Kerstin Griese trifft … Henning Scherf

Die älter werdende Gesellschaft war das Thema, das 130 Interessierte zu „Kerstin Griese trifft … Henning Scherf“ in den Lintorfer AWO-Treff lockte. Der ehemalige Bremer Bürgermeister erzählte, wie er schon mit Mitte 40 sein Leben im Alter vorbereitet hat und in eine große WG gezogen ist.

30.000 WGs für ältere Menschen gebe es mittlerweile in Deutschland, warb der heute 74-Jährige für das von ihm gewählte Wohnmodell. „Es gibt demnächst mehr Alten-WGs in Deutschland als Wohngemeinschaften für Studenten“, prognostizierte Kerstin Griese. „Die Zahl der Alten steigt stetig, denn glücklicherweise leben wir länger.“

scherf3Henning Scherf betonte, dass die meisten Älteren nicht mehr in ein Heim ziehen möchten. „Sie wollen eine aktive Rolle spielen, da wo sie zu Hause sind.

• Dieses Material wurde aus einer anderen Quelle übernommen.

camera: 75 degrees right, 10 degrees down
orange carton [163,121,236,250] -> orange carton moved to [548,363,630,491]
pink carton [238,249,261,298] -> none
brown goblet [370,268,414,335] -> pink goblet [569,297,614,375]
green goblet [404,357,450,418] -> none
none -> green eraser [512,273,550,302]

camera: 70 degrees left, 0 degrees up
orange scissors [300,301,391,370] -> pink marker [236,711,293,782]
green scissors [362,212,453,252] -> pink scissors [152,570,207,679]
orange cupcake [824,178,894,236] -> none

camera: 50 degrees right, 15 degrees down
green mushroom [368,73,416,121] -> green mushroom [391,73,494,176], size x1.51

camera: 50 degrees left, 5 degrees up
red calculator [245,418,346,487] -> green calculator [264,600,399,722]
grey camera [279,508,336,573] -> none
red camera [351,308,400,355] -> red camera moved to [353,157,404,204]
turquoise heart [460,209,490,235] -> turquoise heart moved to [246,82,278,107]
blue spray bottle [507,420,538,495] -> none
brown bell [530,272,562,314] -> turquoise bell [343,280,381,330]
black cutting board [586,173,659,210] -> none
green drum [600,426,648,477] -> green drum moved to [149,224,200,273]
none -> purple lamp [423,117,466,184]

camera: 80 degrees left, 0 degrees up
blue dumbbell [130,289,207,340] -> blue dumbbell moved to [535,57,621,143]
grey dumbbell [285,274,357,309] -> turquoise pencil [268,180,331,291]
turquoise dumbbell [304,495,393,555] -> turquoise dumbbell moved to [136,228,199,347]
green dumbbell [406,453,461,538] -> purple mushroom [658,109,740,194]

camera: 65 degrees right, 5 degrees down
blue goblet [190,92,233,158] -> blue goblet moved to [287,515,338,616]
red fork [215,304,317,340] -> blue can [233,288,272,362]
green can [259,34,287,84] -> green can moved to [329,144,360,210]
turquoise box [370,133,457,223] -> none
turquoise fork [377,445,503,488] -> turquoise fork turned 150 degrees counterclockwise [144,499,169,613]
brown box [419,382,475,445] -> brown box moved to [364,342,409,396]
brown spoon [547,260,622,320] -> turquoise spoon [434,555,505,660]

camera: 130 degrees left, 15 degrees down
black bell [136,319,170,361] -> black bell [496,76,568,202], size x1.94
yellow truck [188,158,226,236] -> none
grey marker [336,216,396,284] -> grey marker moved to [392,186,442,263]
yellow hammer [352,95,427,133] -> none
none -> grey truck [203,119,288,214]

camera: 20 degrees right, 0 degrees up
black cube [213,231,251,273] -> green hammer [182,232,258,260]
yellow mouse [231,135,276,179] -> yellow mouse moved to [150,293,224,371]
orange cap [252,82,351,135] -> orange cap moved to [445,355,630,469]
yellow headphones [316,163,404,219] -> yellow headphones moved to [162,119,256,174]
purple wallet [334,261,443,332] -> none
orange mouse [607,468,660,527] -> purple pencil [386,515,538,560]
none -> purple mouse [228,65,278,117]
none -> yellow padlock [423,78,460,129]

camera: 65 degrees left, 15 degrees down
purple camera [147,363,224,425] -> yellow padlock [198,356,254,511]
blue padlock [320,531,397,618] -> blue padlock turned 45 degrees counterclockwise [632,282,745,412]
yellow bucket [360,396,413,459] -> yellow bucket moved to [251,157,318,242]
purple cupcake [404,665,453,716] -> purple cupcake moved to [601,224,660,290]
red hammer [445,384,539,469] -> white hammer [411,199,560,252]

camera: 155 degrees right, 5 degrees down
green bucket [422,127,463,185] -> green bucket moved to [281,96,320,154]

Sie wollen ein Netz finden, in dem man sich gegenseitig hilft. Das ist die Zukunft.“ Scherf plädierte gegen jede Form von Sondereinrichtungen. „Viele, die Ängste über das Alleinsein haben, brauchen Menschen, die mit ihnen das Alleinsein teilen“, ist Scherf davon überzeugt, dass Gespräche und Therapien nichts nützen. „Wir dürfen Menschen in ihrem Unglücklichsein nicht institutionalisiert verstärken.“

Bis 2005 stand der SPD-Politiker an der Spitze des Stadtstaates Bremen. 2006 schrieb Scherf sein erstes viel beachtetes Buch„Grau ist bunt – was im Alter möglich ist“. Soeben erschien sein achtes Buch – „Altersreise“ –, das Pflege- und Demenz-Wohngemeinschaften in ganz Deutschland porträtiert.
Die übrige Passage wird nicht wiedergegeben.